High altitude wasn't the only thing taking away moviegoers' breath at this year's Telluride Film Festival, held in a Rocky Mountain town nearly 10,000 feet above sea level.
They also were light-headed about Carey Mulligan, 24, star of An Education and a best actress Oscar contender for a portrayal drawing comparisons to young Audrey Hepburn. Mulligan plays Jenny, a winsome teenager in 1961 London whose affair with an older man named David (Peter Sarsgaard) paves the way to first heartbreak and lessons learned from it.
Some lessons are esoteric; Jenny's lover deals in classical art and enjoys Parisian holidays. Others are dreadfully personal, as David turns out to be something other than Jenny expected. The screenplay by Nick Hornby (High Fidelity, About a Boy) is based on a memoir by British journalist Lynn Barber.

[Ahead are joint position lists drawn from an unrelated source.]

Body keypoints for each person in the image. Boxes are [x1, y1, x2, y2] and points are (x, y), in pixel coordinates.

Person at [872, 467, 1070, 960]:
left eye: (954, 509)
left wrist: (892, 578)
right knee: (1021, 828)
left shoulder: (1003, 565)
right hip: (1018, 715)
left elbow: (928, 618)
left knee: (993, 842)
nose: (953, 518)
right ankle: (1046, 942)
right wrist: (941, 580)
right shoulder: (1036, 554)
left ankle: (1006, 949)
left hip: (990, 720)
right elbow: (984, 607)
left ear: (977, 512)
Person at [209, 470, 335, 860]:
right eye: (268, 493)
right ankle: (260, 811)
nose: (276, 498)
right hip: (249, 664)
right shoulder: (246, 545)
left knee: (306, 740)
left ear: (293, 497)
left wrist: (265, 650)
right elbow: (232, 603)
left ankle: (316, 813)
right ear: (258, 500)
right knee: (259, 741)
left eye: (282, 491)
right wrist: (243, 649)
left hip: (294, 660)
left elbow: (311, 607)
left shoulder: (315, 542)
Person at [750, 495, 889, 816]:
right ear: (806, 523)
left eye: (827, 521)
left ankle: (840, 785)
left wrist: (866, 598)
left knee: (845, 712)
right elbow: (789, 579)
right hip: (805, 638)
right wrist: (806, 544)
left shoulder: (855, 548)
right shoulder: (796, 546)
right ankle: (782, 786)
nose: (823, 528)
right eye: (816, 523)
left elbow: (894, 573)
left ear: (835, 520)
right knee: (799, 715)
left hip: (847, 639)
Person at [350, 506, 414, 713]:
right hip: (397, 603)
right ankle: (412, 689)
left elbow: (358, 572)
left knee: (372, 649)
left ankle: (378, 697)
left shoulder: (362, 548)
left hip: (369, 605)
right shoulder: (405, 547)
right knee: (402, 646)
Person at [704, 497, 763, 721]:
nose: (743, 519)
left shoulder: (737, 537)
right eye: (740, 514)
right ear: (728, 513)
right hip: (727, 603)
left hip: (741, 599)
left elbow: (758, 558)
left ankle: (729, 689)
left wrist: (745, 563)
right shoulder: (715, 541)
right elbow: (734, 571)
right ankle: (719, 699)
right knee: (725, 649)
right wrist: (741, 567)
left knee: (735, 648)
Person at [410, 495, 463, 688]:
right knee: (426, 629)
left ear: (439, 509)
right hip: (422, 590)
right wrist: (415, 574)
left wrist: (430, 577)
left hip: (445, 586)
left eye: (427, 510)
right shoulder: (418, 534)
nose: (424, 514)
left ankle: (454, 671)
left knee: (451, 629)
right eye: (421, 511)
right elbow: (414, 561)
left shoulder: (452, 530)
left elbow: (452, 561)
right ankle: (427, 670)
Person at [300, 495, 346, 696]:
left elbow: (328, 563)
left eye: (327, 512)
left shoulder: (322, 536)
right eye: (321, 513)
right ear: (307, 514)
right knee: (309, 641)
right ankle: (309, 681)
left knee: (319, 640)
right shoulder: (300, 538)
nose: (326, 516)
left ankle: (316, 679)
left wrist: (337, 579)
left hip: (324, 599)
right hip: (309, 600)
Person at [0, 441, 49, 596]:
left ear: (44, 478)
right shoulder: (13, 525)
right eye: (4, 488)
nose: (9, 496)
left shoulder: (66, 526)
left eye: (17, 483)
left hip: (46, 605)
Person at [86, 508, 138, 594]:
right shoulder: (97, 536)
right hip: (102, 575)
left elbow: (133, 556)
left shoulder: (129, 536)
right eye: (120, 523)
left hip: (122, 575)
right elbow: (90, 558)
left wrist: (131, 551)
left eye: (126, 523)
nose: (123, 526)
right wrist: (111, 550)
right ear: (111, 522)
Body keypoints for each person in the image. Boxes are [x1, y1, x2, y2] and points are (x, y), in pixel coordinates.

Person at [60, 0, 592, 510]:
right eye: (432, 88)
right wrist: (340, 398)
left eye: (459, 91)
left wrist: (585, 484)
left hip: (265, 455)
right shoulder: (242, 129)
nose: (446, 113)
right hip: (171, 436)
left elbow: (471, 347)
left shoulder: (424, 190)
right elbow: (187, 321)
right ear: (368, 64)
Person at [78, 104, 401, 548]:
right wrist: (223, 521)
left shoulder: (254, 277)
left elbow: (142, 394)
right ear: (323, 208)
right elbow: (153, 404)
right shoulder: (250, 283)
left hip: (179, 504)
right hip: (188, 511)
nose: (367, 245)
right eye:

An Education is currently playing in select Tampa Bay area theaters.
Mulligan also stars in the upcoming Iraq War drama Brothers, alongside Jake Gyllenhaal, Natalie Portman and Tobey Maguire. She's currently filming Oliver Stone's Wall Street 2: Money Never Sleeps with her reported boyfriend Shia LaBeouf.
But at Telluride in September, Mulligan was all about An Education, briefly speaking about preparing her role. Here's what she had to say about …
Researching an era occurring before she was born: "I'd love to say that I did a lot of very clever research. I watched films and listened to music but, really, everything for me it was all in the script, what Nick wrote.
"I soaked up for a couple of weeks with this cabdriver who'd take me to work every day during preproduction, who was 16 in the early '60s. He would talk for hours and I listened. I listened to a lot of French music. I spent, like, a week looking up pre-Raphaelite paintings. But that's about it.
"I do this thing when I do a job where I get a book, and I cut and stick and paste, and do a lot of light writing in the margins. It all makes me feel like I have a better idea of what I'm doing. Then I get on set and I lose the book; then it means nothing."
On Barber: "She's a journalist in London for the Guardian who is quite famous for writing fairly ruthless interviews with people she tamps down quite a bit. I was a bit scared of her.
"But she did this autobiographical piece that Nick adapted, just this small year of her life when she met this older man. I read that piece then I read the script. That was it. I didn't try to find out anything else about her. Things I heard about her later life were not helpful.
"She came on set one day when we were filming in a schoolroom, and she was really nervous. I don't know, she didn't strike me as someone who would be nervous, but she was shaking. We shook hands then she watched the monitor for about 20 minutes, then she left.
"I thought: 'Crikey, she hates me.' I haven't spoken to her since, but I know she has seen the film and she liked it, I think. Or else she lied."